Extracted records
::::

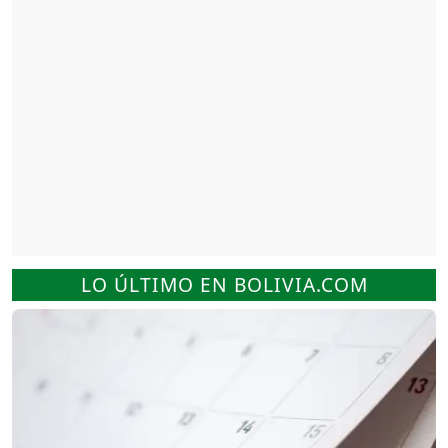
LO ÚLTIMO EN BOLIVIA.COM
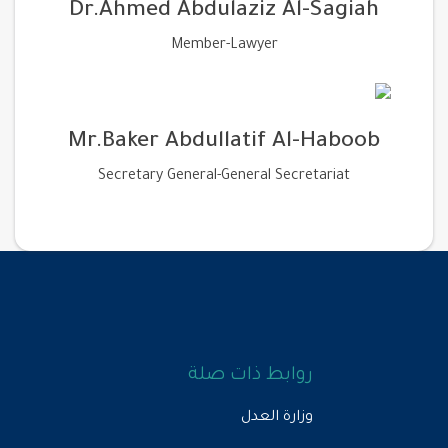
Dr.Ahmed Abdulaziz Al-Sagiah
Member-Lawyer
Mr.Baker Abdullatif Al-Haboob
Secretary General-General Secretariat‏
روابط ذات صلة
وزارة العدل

::::

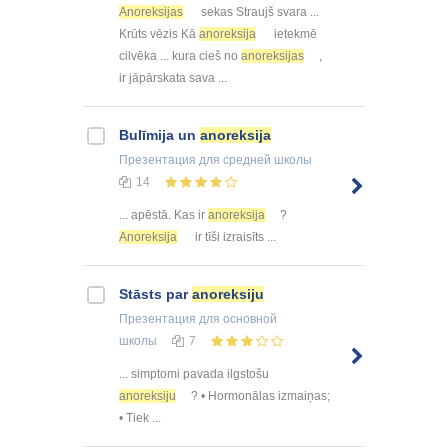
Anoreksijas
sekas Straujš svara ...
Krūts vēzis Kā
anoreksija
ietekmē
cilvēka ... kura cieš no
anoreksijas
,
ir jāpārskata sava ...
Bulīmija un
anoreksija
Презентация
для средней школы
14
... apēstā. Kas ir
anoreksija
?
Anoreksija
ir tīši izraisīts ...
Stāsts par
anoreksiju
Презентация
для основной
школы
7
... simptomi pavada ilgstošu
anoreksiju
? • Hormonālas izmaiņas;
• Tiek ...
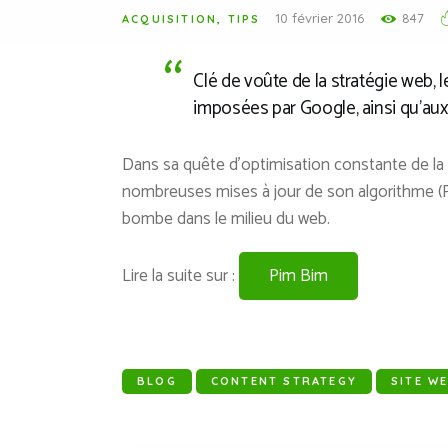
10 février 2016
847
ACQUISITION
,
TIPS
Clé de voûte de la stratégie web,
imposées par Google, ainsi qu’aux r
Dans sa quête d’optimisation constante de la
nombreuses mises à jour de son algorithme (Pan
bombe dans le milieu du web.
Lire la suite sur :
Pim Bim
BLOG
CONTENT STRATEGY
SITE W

::::

INSTRUCTION – Return, character for character, the lines starting at the line that contains "Dr.Ahmed Abdulaziz Al-Sagiah" and stopping after the line that contains "وزارة العدل".

COMPLETED EXERCISE –
Dr.Ahmed Abdulaziz Al-Sagiah
Member-Lawyer
Mr.Baker Abdullatif Al-Haboob
Secretary General-General Secretariat‏
روابط ذات صلة
وزارة العدل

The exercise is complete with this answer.